Some of the reasons for this popularity are obvious. The Venus de Milo is in fact a glorious work of art. Then, of course, the missing arms make the statue instantly recognizable and give it what a mass marketer would call brand recognition. But the statue also owes its popularity to a propaganda campaign perpetrated by the French beginning in 1821. The campaign wasn’t completely mendacious—the French had a good product and they knew how to sell it—but it wasn’t completely truthful, either. The primary truth the French suppressed about the Venus de Milo was its sculptor’s name.

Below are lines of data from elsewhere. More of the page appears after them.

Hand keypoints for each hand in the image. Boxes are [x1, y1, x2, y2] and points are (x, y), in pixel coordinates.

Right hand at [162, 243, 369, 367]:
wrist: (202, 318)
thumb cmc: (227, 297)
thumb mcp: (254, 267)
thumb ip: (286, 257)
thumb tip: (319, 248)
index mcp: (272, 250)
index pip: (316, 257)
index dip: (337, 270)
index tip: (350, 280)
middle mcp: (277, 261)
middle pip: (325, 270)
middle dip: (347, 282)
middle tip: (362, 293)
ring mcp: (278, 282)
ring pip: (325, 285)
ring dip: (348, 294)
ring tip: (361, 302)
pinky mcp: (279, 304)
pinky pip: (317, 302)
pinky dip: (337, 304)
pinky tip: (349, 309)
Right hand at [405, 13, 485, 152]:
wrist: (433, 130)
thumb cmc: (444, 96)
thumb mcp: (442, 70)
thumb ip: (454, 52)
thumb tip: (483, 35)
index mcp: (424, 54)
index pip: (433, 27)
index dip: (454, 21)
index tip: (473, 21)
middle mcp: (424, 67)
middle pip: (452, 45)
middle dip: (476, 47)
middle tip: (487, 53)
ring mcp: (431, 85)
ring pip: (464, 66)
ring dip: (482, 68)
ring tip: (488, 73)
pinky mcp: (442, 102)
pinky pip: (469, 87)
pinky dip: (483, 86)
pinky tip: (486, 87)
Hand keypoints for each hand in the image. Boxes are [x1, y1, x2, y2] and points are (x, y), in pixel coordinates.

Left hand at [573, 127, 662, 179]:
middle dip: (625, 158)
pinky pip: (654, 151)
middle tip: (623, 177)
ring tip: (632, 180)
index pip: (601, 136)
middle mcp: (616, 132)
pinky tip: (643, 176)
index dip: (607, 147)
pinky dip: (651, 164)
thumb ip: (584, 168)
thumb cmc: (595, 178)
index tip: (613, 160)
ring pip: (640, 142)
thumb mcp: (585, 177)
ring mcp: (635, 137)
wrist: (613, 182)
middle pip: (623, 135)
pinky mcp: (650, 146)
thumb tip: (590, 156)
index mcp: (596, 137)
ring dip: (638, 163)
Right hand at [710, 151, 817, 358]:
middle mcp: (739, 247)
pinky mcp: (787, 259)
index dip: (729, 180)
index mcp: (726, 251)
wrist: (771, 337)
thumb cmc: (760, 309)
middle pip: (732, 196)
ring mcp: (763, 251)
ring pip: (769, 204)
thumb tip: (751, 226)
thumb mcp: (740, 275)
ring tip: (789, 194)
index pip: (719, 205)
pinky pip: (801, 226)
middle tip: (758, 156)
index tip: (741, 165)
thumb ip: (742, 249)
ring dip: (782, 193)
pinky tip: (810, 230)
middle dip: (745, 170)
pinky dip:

The statue was uncovered on April 8, 1820, on Melos, an Aegean island halfway between Crete and the Greek mainland. (The name means Venus of Melos.) The discovery precipitated some frantic negotiations between French officials and the Greek authorities on the island, who eventually agreed to a price of 1,000 francs, roughly the cost, in those days, of a nice herd of goats.
After a leisurely voyage around the Mediterranean, the statue arrived in Paris in February 1821. On March 1, the Marquis de Rivière, the French ambassador to the Ottoman Turks, who had approved the purchase, obtained an audience with Louis XVIII, to whom he offered the statue in homage. The statue was sequestered in a back workshop of the Louvre. Louis, who was so fat he could not move except in a wheelchair, did not see his prize possession until several months later when it was briefly moved, for his benefit, to a small room accessible by wheelchair.
The director of the Louvre, the Count de Forbin, could not have been more excited by the statue’s arrival. After all, the French consul in Athens, a man named Fauvel whom Forbin knew to be an infallible judge of antiquities, had declared it a priceless masterpiece from the classical age of Greece. And as it happened, a priceless masterpiece from the classical age of Greece was precisely what the Louvre most desperately wanted.
Beginning in 1796 and continuing throughout his years in power, Napoleon had taken connoisseurs of art with him on his military campaigns. They spread out across newly conquered territory to confiscate its greatest works of art and send them to the Louvre, which was soon christened the Musée Napoleon. Among the thousands of works that were appropriated, the most admired and coveted was the Apollo Belvedere, which had been taken from the Vatican. Although now thought to be a Roman copy, the statue was then considered the embodiment of all the intellect, imagination and inspiration that created classical Greece. It was given a place of honor at the Louvre, where it became an essential source of guidance for French artists. Napoleon, who had little interest in art, liked to stand next to it so that honored guests could admire both him and the Apollo Belvedere at the same time.
Then came Waterloo and Napoleon’s exile, in 1815, to the island of St. Helena. Representatives of the nations that had defeated him arrived in Paris to reclaim their art. The Apollo Belvedere was returned to the Vatican, where it remains today. A woodcut from 1815 shows the statue being wheeled away by a squadron of soldiers while a French artist bursts into tears.
Just a few months later, in 1816, the British Parliament voted to buy the Elgin marbles for the British Museum. These artistic treasures, which Lord Elgin had ripped from the pediments of the Parthenon, were undisputedly from Greece’s classical age. So in the space of a year, Italy had its Greek masterpiece and England had hers, while France, prideful as always, had none. With no Greek masterpiece for French artists to imitate, how could they avoid falling into decadence?